Question

SinA/CosecA+ cotA=2+SinA/cotA-cosecA​

Answer 1

To prove:-

$\rm \dfrac{sin \ A}{cosec \ A+ cot \ A} = 2 + \dfrac{sin \ A}{cot \ A - cosec \ A}$

Solution:-

First let's simplify LHS for our ease to understand.

$\rm \dfrac{sin \ A}{cosec \ A+ cot \ A}$

• Multiply cosec A - cot A in both numerator and denominator.

$\rm \dashrightarrow\dfrac{sin \ A(cosec \ A - cot \ A)}{(cosec \ A+ cot \ A)(cosec \ A - cot \ A)}$

$\rm \dashrightarrow\dfrac{sin \ A(cosec \ A) - sin \ A( cot \ A) }{cosec^2 \ A - cot^2 \ A} \qquad ...\bigg [ a^2-b^2=(a+b)(a-b)\bigg ]$

We know that,

• sin A = 1 ÷ cosec A

Hence, sin A cosec A = 1

• cot A = cos A/sin A

Hence, sin A cot A = sin × cos A/sin A

→ sin A cot A = cos A

$\rm \dashrightarrow\dfrac{1- cos \ A}{cosec^2 \ A - cot^2 \ A}$

• cosec² A - cot² A = 1

$\rm \dashrightarrow\dfrac{1- cos \ A}{1}$

$\bf \dashrightarrow 1- cos \ A$

Now let's simplify RHS

Our goal is to get the same simplified answer what we got in LHS .

$\rm 2 + \dfrac{sin \ A}{cot \ A - cosec \ A}$

• Multiply cot A + cosec A in both numerator and denominator.

Recorded data:
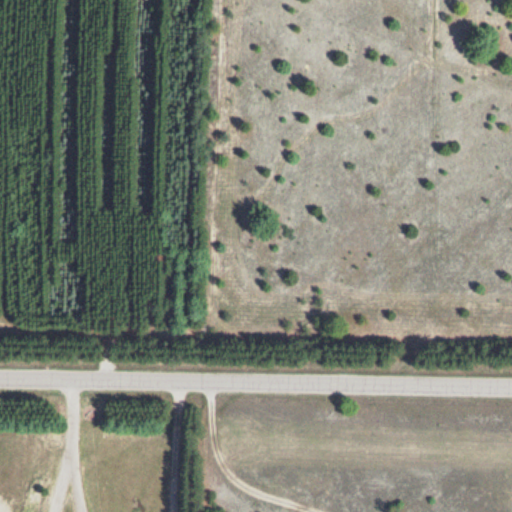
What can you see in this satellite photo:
road: (256, 380)
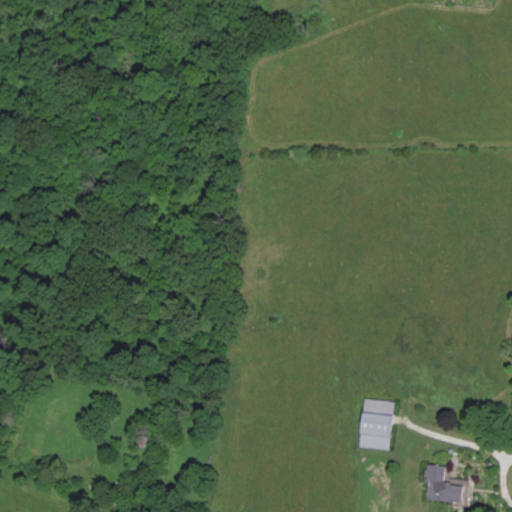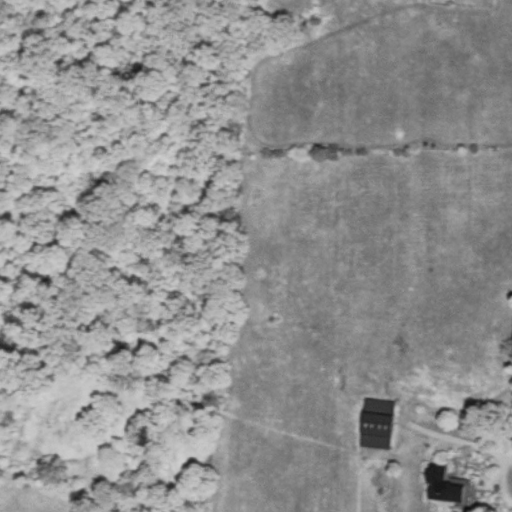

Work to complete:
**a.** In the trigonometry proof, why does the numerator term sin A cot A reduce to cos A?
**b.** Reproduce everything in the trigonometry proof from "First let's simplify" down to "cot A in both numerator and denominator.".

Answers to each task:
**a.** The proof uses cot A = cos A/sin A. Multiplying by sin A gives sin A × cos A/sin A, and the sin A cancels, which leaves cos A.

**b.**
First let's simplify LHS for our ease to understand.

$\rm \dfrac{sin \ A}{cosec \ A+ cot \ A}$

• Multiply cosec A - cot A in both numerator and denominator.